Thursday, 19 April 2012

Thursday 19 April 2012

Welcome back from your Easter breaks, if you had them and thank you to those who were here keeping the ship afloat.


During my week off, between the rain, I was reading some of Dan Rockwell’s thoughts – he writes a blog under the pseudonym of Leadershipfreak. It’s excellent and thought provoking. I thought I would share some edited highlights with you because it really made me think about what I spend my time doing at work, particularly at a time when so many of us are working very hard.

When Working Hard isn’t Working

It doesn’t matter how hard you work if you’re working on the wrong things. Managers and leaders are the hardest working people I know. Working in your organisation is necessary but dangerous.

You work “in” when you do your business. Farmers milking cows, accountants accounting, preachers preaching, teachers teaching, and doctors doctoring are all working in their business. Working in is dangerous because it:


  1. Captivates attention.
  2. Consumes energy.
  3. Distracts from a powerful concern – working on your business.
 This get’s you stuck - I know I sometimes feel very stuck.
 Your passion and ability to focus on getting jobs done blocks you from:

  1. Creating or enhancing systems.
  2. Defining long term objectives.
  3. Identifying, leveraging, and enhancing the strengths on your team
  4. Offloading present work so you can focus on the future.

Working IN prevents you from working ON. This is dangerous.

Getting things done works for the short-term – soon it drains – but, eventually it destroys you and your effectiveness. Constantly working in your business without working on it:

  1. Defeats your innovative spirit.
  2. Saps vitality
  3. Restricts growth.
  4. Limits your potential.

So we somehow need to breakthrough to working on:

Evaluate the use of your time. How much is spent working in rather than on? Breakthroughs materialize when you alter dead-end habits.

  1.  Create a weekly “working on” appointment with yourself. Identify and take a next step.
  2. Make small adjustments. You’ll never shift toward working on your business in onegiant leap.
  3. Find new eyes. Discuss systems, strategies, and vision with experts outside your field.
  4. Listen. Many leaders and managers owners have too many answers and too few questions.
  5. Try something. Waiting for stunning success prevents progress.
  6. Delegate more even if it takes longer at first.
  7. Follow-up and follow-through. Frustrations inspire conversations regarding improvements but follow-through changes things. Perhaps some form of accountability would help?

 How can we as managers and leaders work on our business or organization?

 For daily updates, discussion, personal opinion, comment or just to connect or keep in touch you can follow me on Twitter at http://twitter.com/#!/drcarltonbrand.

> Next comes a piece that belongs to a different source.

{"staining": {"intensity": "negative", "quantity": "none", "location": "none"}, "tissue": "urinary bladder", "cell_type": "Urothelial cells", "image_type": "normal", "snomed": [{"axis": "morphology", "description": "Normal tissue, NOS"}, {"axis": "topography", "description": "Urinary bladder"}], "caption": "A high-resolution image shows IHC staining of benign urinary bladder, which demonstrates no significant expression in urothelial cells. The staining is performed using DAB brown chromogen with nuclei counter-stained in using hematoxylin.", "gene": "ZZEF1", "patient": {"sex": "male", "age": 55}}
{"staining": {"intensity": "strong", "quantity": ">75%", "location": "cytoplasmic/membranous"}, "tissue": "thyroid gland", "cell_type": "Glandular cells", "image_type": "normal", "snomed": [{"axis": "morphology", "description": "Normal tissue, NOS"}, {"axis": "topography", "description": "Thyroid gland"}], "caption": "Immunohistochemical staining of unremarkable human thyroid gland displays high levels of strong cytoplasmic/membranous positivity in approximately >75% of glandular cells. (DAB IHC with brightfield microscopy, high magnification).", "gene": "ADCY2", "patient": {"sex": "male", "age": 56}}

 Thanks for reading - talk again in a week or so.

 Carlton

Thursday, 5 April 2012

Thursday 5 April

Last week we took Cabinet and CLT through the detail of our Systems Thinking work. Some call this lean. Cabinet were very supportive of the approach, as they have been for the five years we’ve been using it, and the performance improvements seen in the increasing number of services that are now adopting it. We currently have 11 services undergoing their reviews. So far, we have trained over 180 people in the method to enable them to experiment and improve their services as systems. We are committed to this approach to continuous improvement and the number of staff trained will approach 300 by the end of the year.
Systems Thinking is all about designing services around our customers and communities. To do this we seek to understand the purpose of the system from the customer’s perspective. We then seek to understand the type and frequency of customer demand and the flow of work through our processes. We redesign this flow to enable us to do only that work that adds value to our customers purpose. We try and eliminate any waste in our work flow.

This got me thinking about the skills and knowledge that team leaders, managers and directors need to undertake such work.

Managers and leaders need to understand systems thinking. They must show-up in the work and ask these two questions:

• “Show me the measures you use to understand and improve the work?”

• “What help do you need from me to remove the causes of waste in the system?”

I wonder how many of us could answer these questions with definitive evidence and data?

This leads me to the question of how will we run our organisation in this manner?

For me, the new competencies for managers and leaders in the future are:

1. The ability to think in terms of systems and knowing how to lead systems

2. The ability to understand the variability of work in planning and problem solving

3. Understanding how we learn, develop, and improve; leading true learning and improvement

4. Understanding people and why they behave as they do

5. Understanding the interaction and interdependence between systems, variability, learning, and human behaviour; knowing how each affects the others

6. Giving vision, meaning, direction and focus to our work across the organisation

These competencies are all embedded in our new behaviour and values framework.

If this has made you curious and you haven’t attended one of the courses run by John Rogers, please apply to do so. It really is one of the most enlightening sessions you’ll ever experience.